Afin justement de ne pas laisser s’accumuler les retards de paiement des joueurs, le règlement insiste sur le fait que “les clubs sont tenus de respecter leurs obligations financières vis-à-vis des joueurs et des autres clubs conformément aux conditions stipulées dans les contrats signés avec leurs joueurs professionnels et dans les contrats de transfert. Tout club ayant retardé un paiement de plus de 30 jours sans base contractuelle est passible de sanctions. Pour qu’il soit considéré qu’un club ait des arriérés de paiement au sens du présent article, le créancier (joueur ou club) doit avoir notifié par écrit le défaut de paiement au club débiteur et accordé un délai d’au moins dix jours au club débiteur pour que celui-ci se conforme à ses obligations financières. Dans le cadre de leurs compétences respectives, la Commission du statut du joueur, la Chambre nationale de résolution des litiges, le juge unique ou le juge de la CNRL peut imposer les sanctions suivantes : une mise en garde, un blâme, une amende, une interdiction d’enregistrer de nouveaux joueurs pendant une ou deux périodes d’enregistrement complètes et consécutives. Les sanctions mentionnées à l’alinéa 4 peuvent être cumulées. Une violation répétée sera considérée comme une circonstance aggravante et entraînera des sanctions plus sévères. L’exécution de l’interdiction d’enregistrer des joueurs conformément à alinéa 4 peut être suspendue. En suspendant l’exécution d’une interdiction d’enregistrer des joueurs, l’organe décisionnel octroiera au club sanctionné une période probatoire allant de six mois à deux ans. Si le club bénéficiant d’un sursis de l’interdiction d’enregistrer des joueurs commet une nouvelle infraction pendant la période probatoire, le sursis est automatiquement révoqué et l’interdiction d’enregistrer des joueurs est appliquée ; elle s’ajoute à la sanction prononcée pour la nouvelle infraction”.

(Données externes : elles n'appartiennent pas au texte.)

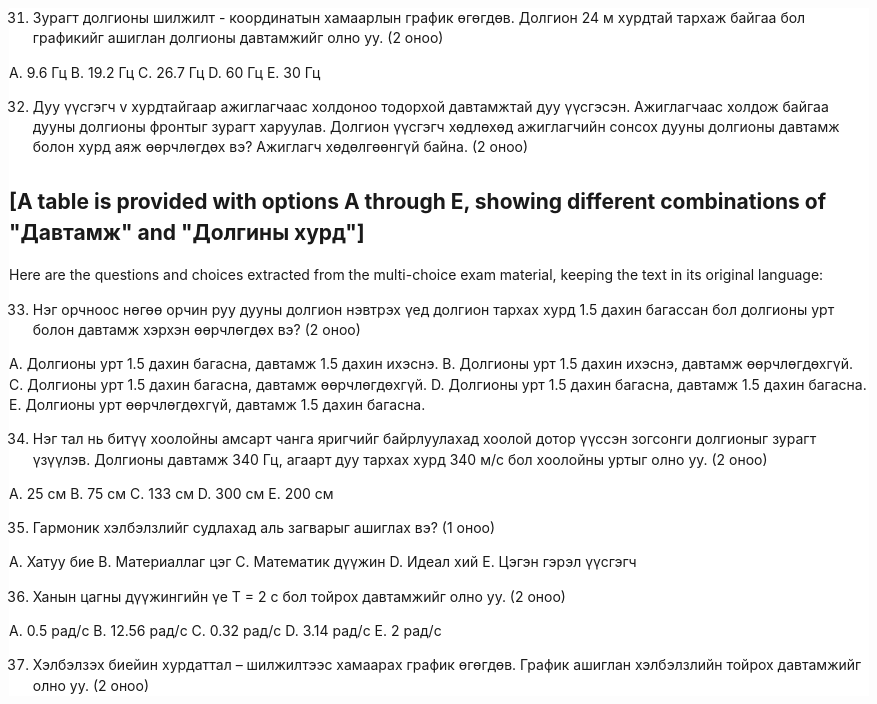31. Зурагт долгионы шилжилт - координатын хамаарлын график өгөгдөв. Долгион 24 м хурдтай тархаж байгаа бол графикийг ашиглан долгионы давтамжийг олно уу. (2 оноо)

A. 9.6 Гц
B. 19.2 Гц
C. 26.7 Гц
D. 60 Гц
E. 30 Гц

32. Дуу үүсгэгч v хурдтайгаар ажиглагчаас холдоноо тодорхой давтамжтай дуу үүсгэсэн. Ажиглагчаас холдож байгаа дууны долгионы фронтыг зурагт харуулав. Долгион үүсгэгч хөдлөхөд ажиглагчийн сонсох дууны долгионы давтамж болон хурд аяж өөрчлөгдөх вэ? Ажиглагч хөдөлгөөнгүй байна. (2 оноо)

[A table is provided with options A through E, showing different combinations of "Давтамж" and "Долгины хурд"]
---
Here are the questions and choices extracted from the multi-choice exam material, keeping the text in its original language:

33. Нэг орчноос нөгөө орчин руу дууны долгион нэвтрэх үед долгион тархах хурд 1.5 дахин багассан бол долгионы урт болон давтамж хэрхэн өөрчлөгдөх вэ? (2 оноо)

A. Долгионы урт 1.5 дахин багасна, давтамж 1.5 дахин ихэснэ.
B. Долгионы урт 1.5 дахин ихэснэ, давтамж өөрчлөгдөхгүй.
C. Долгионы урт 1.5 дахин багасна, давтамж өөрчлөгдөхгүй.
D. Долгионы урт 1.5 дахин багасна, давтамж 1.5 дахин багасна.
E. Долгионы урт өөрчлөгдөхгүй, давтамж 1.5 дахин багасна.

34. Нэг тал нь битүү хоолойны амсарт чанга яригчийг байрлуулахад хоолой дотор үүссэн зогсонги долгионыг зурагт үзүүлэв. Долгионы давтамж 340 Гц, агаарт дуу тархах хурд 340 м/с бол хоолойны уртыг олно уу. (2 оноо)

A. 25 см
B. 75 см
C. 133 см
D. 300 см
E. 200 см

35. Гармоник хэлбэлзлийг судлахад аль загварыг ашиглах вэ? (1 оноо)

A. Хатуу биe
B. Материаллаг цэг
C. Математик дүүжин
D. Идеал хий
E. Цэгэн гэрэл үүсгэгч

36. Ханын цагны дүүжингийн үе T = 2 с бол тойрох давтамжийг олно уу. (2 оноо)

A. 0.5 рад/с
B. 12.56 рад/с
C. 0.32 рад/с
D. 3.14 рад/с
E. 2 рад/с

37. Хэлбэлзэх биейин хурдаттал – шилжилтээс хамаарах график өгөгдөв. График ашиглан хэлбэлзлийн тойрох давтамжийг олно уу. (2 оноо)
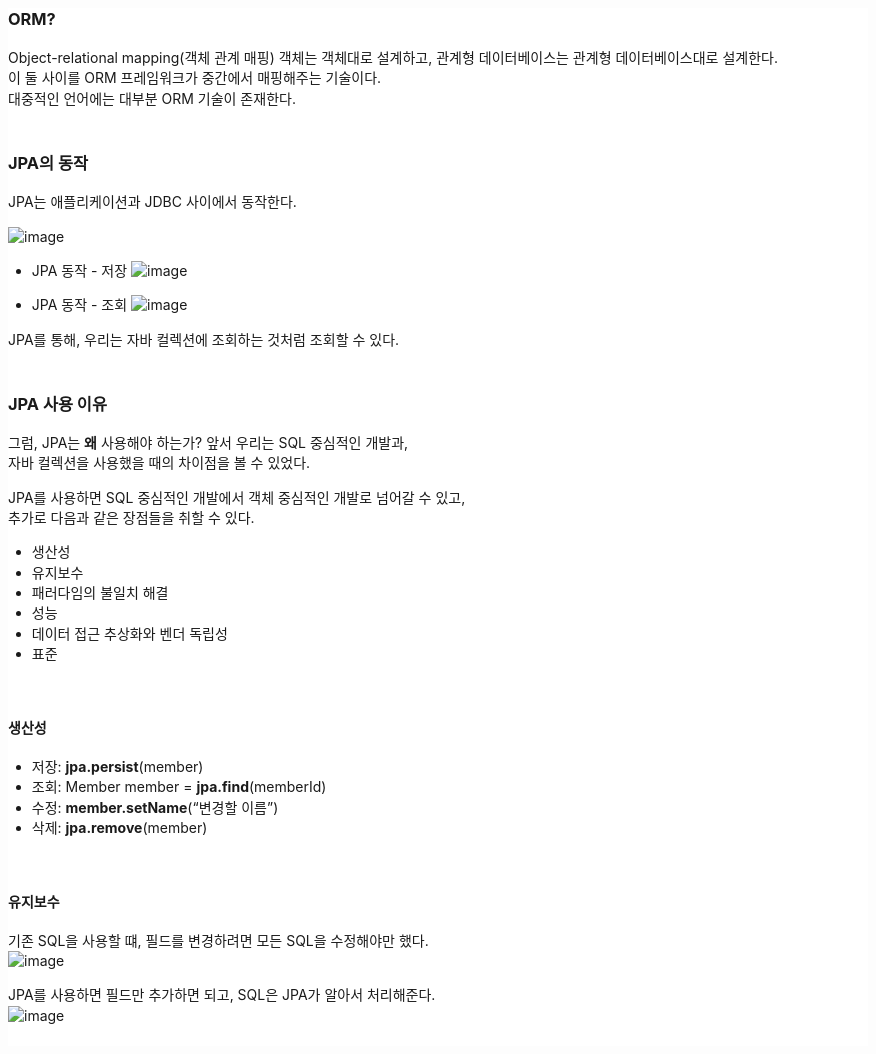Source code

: ### ORM?
Object-relational mapping(객체 관계 매핑)
객체는 객체대로 설계하고, 관계형 데이터베이스는 관계형 데이터베이스대로 설계한다.\
이 둘 사이를 ORM 프레임워크가 중간에서 매핑해주는 기술이다.\
대중적인 언어에는 대부분 ORM 기술이 존재한다.
<br/>
<br/>

### JPA의 동작
JPA는 애플리케이션과 JDBC 사이에서 동작한다.

![image](https://github.com/jub3907/Today-I-Learn/assets/58246682/ac04d6f0-5664-4276-9dcf-fdeb1705b2ed)

* JPA 동작 - 저장
  ![image](https://github.com/jub3907/Today-I-Learn/assets/58246682/e7587b9a-b89b-471d-9a42-5ed729a875a0)

* JPA 동작 - 조회
  ![image](https://github.com/jub3907/Today-I-Learn/assets/58246682/9270a214-83ab-49ea-8316-4a2ace8228fd)

JPA를 통해, 우리는 자바 컬렉션에 조회하는 것처럼 조회할 수 있다.
<br/>
<br/>

### JPA 사용 이유
그럼, JPA는 **왜** 사용해야 하는가?
앞서 우리는 SQL 중심적인 개발과, \
자바 컬렉션을 사용했을 때의 차이점을 볼 수 있었다.

JPA를 사용하면 SQL 중심적인 개발에서 객체 중심적인 개발로 넘어갈 수 있고,\
추가로 다음과 같은 장점들을 취할 수 있다.
* 생산성
* 유지보수
* 패러다임의 불일치 해결
* 성능
* 데이터 접근 추상화와 벤더 독립성
* 표준
<br/>

#### 생산성
* 저장: **jpa.persist**(member)
* 조회: Member member = **jpa.find**(memberId)
* 수정: **member.setName**(“변경할 이름”)
* 삭제: **jpa.remove**(member)
<br/>

#### 유지보수
기존 SQL을 사용할 떄, 필드를 변경하려면 모든 SQL을 수정해야만 했다.\
![image](https://github.com/jub3907/Today-I-Learn/assets/58246682/ab0e79c6-4e5c-4407-9b40-ffcbeaa309a6)

JPA를 사용하면 필드만 추가하면 되고, SQL은 JPA가 알아서 처리해준다.\
![image](https://github.com/jub3907/Today-I-Learn/assets/58246682/74a3f05c-fdd7-4409-ab8b-98aef72de330)
<br/>
<br/>
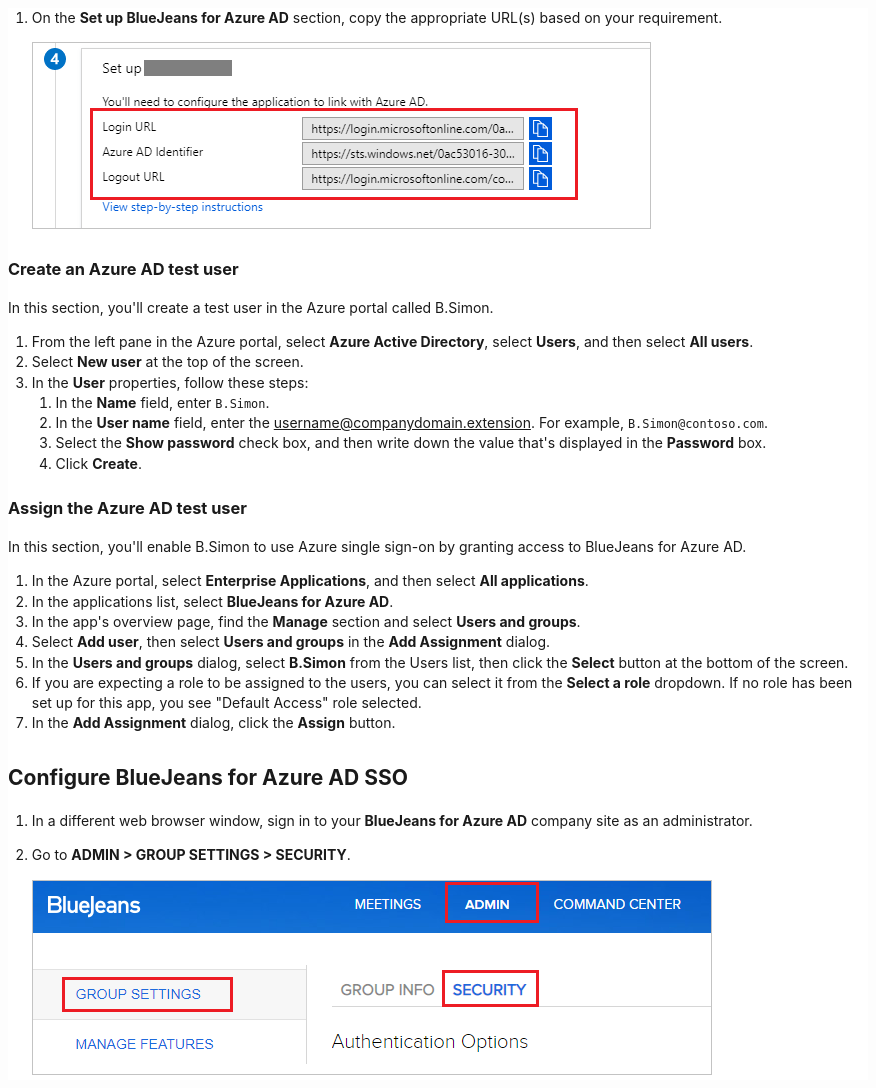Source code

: 1. On the **Set up BlueJeans for Azure AD** section, copy the appropriate URL(s) based on your requirement.

	![Copy configuration URLs](common/copy-configuration-urls.png)

### Create an Azure AD test user

In this section, you'll create a test user in the Azure portal called B.Simon.

1. From the left pane in the Azure portal, select **Azure Active Directory**, select **Users**, and then select **All users**.
1. Select **New user** at the top of the screen.
1. In the **User** properties, follow these steps:
   1. In the **Name** field, enter `B.Simon`.  
   1. In the **User name** field, enter the username@companydomain.extension. For example, `B.Simon@contoso.com`.
   1. Select the **Show password** check box, and then write down the value that's displayed in the **Password** box.
   1. Click **Create**.

### Assign the Azure AD test user

In this section, you'll enable B.Simon to use Azure single sign-on by granting access to BlueJeans for Azure AD.

1. In the Azure portal, select **Enterprise Applications**, and then select **All applications**.
1. In the applications list, select **BlueJeans for Azure AD**.
1. In the app's overview page, find the **Manage** section and select **Users and groups**.
1. Select **Add user**, then select **Users and groups** in the **Add Assignment** dialog.
1. In the **Users and groups** dialog, select **B.Simon** from the Users list, then click the **Select** button at the bottom of the screen.
1. If you are expecting a role to be assigned to the users, you can select it from the **Select a role** dropdown. If no role has been set up for this app, you see "Default Access" role selected.
1. In the **Add Assignment** dialog, click the **Assign** button.

## Configure BlueJeans for Azure AD SSO

1. In a different web browser window, sign in to your **BlueJeans for Azure AD** company site as an administrator.

2. Go to **ADMIN \> GROUP SETTINGS \> SECURITY**.

	![Screenshot shows part of a browser window with the Admin tab selected, with Group Setting and Security selected.](./media/bluejeans-tutorial/admin.png "Admin")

Les instruments juridiques pour forcer les clubs à honorer leurs engagements existent mais la FAF, la LFP peinent à les appliquer, faute parfois, il faut le dire, de requêtes émanant les joueurs concernés. Par ailleurs, le règlement y prévoit une autre raison, à savoir la juste cause sportive.
“Un joueur professionnel accompli ayant pris part à moins de 10% des matchs officiels joués par son club au cours d’une saison peut résilier son contrat prématurément sur la base d’une juste cause sportive. Lors de l’évaluation de tels cas, il conviendra de tenir compte de la situation du joueur. L’existence d’une juste cause sportive sera établie au cas par cas. Dans ce cas, aucune sanction sportive ne sera imposée. Un joueur professionnel ne peut résilier son contrat sur la base d’une juste cause sportive que dans les quinze jours suivant le dernier match officiel de la saison du club auprès duquel il est enregistré. Un contrat ne peut être résilié unilatéralement en cours de saison”, indique la réglementation de la loi.
En l’absence d’un syndicat des joueurs et avec une FAF peu encline à vulgariser ce genre de règlement et à sensibiliser les joueurs et leurs entraîneurs sur leurs droits, il va sans dire que les abus vont se poursuivre.